* **Отрывок**
■ ■ ■ ■ ■

Почти сразу Шварценберг написал о состоянии Тарковского советскому послу Юлию Воронцову, Влади принесла эту депешу дипломату лично, сопроводив собственной просьбой о помощи. Ходят также слухи, будто Марина и Леон обращались ещё к Франсуа Миттерану и Михаилу Горбачёву, но сама актриса их опровергла в разговоре с автором этих строк. Так или иначе, письмо Воронцову имело далеко идущие последствия, и 19 января из СССР приедут сын и тёща режиссёра. Удивительно, но то, чего Тарковский добивался долгие годы, теперь произошло буквально за считанные дни. По воспоминаниям выросшего Тяпы, решение об их поездке было принято в течение суток.
10 января Влади рассказала главному герою настоящей книги, что родные скоро будут здесь, и он написал: «Неужели нужно смертельно заболеть, чтобы быть вместе! Теперь, Андрей, надо жить!» Когда-то было невозможно представить, каким потоком восторга отразится в «Мартирологе» эта новость. Сейчас же всё было иначе.

■ ■ ■ ■ ■

Сохранённые записи данных
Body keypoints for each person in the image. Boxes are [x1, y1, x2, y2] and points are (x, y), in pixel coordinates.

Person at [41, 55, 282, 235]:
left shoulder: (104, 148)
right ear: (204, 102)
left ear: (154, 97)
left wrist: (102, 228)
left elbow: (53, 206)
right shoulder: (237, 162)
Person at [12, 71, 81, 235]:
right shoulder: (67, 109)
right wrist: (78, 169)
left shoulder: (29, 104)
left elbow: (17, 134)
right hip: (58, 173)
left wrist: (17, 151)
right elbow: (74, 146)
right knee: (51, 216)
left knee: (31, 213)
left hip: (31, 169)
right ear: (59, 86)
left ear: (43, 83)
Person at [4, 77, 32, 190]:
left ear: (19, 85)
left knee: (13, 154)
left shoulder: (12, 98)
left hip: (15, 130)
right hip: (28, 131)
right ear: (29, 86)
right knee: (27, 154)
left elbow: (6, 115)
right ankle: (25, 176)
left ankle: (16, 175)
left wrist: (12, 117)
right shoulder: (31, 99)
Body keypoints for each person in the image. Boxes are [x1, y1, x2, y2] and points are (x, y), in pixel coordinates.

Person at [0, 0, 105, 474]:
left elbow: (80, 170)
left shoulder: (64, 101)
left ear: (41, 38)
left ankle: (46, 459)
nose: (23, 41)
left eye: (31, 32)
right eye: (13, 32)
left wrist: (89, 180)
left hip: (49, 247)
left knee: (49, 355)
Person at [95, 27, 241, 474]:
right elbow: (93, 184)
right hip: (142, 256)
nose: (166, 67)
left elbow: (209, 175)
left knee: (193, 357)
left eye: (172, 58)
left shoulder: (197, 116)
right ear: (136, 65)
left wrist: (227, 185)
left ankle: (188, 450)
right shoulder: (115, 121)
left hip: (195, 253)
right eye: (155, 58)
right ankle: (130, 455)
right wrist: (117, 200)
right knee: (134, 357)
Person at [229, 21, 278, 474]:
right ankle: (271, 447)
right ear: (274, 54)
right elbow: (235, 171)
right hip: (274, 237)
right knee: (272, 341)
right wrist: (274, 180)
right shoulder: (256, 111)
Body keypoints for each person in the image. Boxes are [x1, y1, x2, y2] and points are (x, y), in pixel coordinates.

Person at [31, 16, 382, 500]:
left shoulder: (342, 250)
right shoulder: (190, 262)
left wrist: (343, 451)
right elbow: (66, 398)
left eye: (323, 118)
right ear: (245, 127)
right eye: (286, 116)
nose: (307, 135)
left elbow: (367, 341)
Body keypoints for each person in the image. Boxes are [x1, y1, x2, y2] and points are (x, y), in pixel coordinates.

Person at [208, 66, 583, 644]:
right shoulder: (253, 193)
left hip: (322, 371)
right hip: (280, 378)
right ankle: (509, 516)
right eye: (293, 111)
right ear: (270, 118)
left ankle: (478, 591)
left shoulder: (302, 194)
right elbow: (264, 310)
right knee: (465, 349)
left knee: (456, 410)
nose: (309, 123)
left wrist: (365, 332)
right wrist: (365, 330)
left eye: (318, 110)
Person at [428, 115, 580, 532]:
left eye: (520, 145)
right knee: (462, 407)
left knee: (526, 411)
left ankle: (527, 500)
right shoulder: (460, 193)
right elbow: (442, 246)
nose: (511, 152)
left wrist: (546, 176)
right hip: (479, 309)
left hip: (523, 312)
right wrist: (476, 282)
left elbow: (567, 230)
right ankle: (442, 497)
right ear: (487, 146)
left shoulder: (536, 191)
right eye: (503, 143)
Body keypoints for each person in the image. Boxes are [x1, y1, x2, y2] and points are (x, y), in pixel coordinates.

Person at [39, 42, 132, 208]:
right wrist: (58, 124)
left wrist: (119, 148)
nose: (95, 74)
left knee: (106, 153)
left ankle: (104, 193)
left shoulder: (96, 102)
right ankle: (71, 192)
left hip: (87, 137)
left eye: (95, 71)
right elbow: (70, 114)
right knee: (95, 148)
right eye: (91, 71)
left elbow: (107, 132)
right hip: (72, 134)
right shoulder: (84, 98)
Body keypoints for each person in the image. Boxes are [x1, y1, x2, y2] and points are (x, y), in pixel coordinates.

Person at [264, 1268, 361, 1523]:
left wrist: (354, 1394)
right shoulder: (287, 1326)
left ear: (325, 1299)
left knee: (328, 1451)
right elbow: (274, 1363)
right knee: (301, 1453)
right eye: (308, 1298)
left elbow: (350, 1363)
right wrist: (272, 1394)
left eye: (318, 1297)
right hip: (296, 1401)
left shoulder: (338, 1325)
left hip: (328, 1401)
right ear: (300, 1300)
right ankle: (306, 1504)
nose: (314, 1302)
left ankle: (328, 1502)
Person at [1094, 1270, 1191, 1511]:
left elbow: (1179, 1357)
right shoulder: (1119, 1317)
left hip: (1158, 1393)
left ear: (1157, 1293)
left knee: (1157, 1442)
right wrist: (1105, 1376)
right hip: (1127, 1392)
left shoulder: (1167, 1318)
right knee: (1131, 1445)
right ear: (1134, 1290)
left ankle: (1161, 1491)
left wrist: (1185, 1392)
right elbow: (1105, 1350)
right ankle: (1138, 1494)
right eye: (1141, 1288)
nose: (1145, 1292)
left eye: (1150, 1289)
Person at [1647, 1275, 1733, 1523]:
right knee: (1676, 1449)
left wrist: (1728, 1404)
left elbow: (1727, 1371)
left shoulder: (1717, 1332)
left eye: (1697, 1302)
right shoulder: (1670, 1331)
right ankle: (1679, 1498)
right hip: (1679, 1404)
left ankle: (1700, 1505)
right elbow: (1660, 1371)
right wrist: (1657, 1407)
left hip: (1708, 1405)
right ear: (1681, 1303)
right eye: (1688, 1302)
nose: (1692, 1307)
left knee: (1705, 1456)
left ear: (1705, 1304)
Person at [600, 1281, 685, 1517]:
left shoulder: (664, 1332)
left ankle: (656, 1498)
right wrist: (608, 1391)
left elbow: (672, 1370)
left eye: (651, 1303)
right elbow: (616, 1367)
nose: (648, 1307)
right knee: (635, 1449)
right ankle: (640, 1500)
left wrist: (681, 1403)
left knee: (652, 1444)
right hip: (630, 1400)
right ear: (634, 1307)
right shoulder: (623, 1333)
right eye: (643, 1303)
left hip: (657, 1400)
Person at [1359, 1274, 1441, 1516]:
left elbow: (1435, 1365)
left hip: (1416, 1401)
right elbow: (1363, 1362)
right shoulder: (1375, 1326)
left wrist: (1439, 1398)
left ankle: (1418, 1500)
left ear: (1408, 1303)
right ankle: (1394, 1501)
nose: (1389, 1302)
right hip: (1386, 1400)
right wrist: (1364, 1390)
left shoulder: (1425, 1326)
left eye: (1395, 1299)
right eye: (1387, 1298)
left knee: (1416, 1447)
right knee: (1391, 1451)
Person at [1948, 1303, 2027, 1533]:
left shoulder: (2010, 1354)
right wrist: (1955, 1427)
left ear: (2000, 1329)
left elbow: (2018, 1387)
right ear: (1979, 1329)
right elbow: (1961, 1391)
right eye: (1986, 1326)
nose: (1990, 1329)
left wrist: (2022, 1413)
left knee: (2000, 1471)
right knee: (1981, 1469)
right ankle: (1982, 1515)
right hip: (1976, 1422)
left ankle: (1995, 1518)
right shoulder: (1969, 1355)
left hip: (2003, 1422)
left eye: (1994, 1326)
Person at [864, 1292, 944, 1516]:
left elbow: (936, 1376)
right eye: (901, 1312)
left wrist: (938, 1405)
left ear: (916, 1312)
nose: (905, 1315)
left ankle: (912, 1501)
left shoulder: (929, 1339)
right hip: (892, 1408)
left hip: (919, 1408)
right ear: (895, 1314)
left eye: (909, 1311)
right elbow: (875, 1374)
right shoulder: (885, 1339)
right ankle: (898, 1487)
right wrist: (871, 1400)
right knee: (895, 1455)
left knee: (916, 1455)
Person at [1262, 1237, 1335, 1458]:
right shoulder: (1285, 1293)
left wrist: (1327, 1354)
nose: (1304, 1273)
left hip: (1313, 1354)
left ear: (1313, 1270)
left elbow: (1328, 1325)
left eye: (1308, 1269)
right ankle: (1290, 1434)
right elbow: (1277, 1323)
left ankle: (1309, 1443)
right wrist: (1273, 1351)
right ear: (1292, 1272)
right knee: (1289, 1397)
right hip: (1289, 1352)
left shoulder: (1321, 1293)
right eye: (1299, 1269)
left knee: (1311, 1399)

■ ■ ■ ■ ■

* **Что нужно сделать**
1. Пожалуйста, повторите без изменений часть отрывка о Тарковском между словами «10 января Влади» и «всё было иначе.» включительно.
2. Выпишите из отрывка о Тарковском всех людей, которые в одном упоминании названы сразу по имени и по фамилии.

* **Ответы к заданиям**
1.
10 января Влади рассказала главному герою настоящей книги, что родные скоро будут здесь, и он написал: «Неужели нужно смертельно заболеть, чтобы быть вместе! Теперь, Андрей, надо жить!» Когда-то было невозможно представить, каким потоком восторга отразится в «Мартирологе» эта новость. Сейчас же всё было иначе.

2. Юлий Воронцов, Франсуа Миттеран, Михаил Горбачёв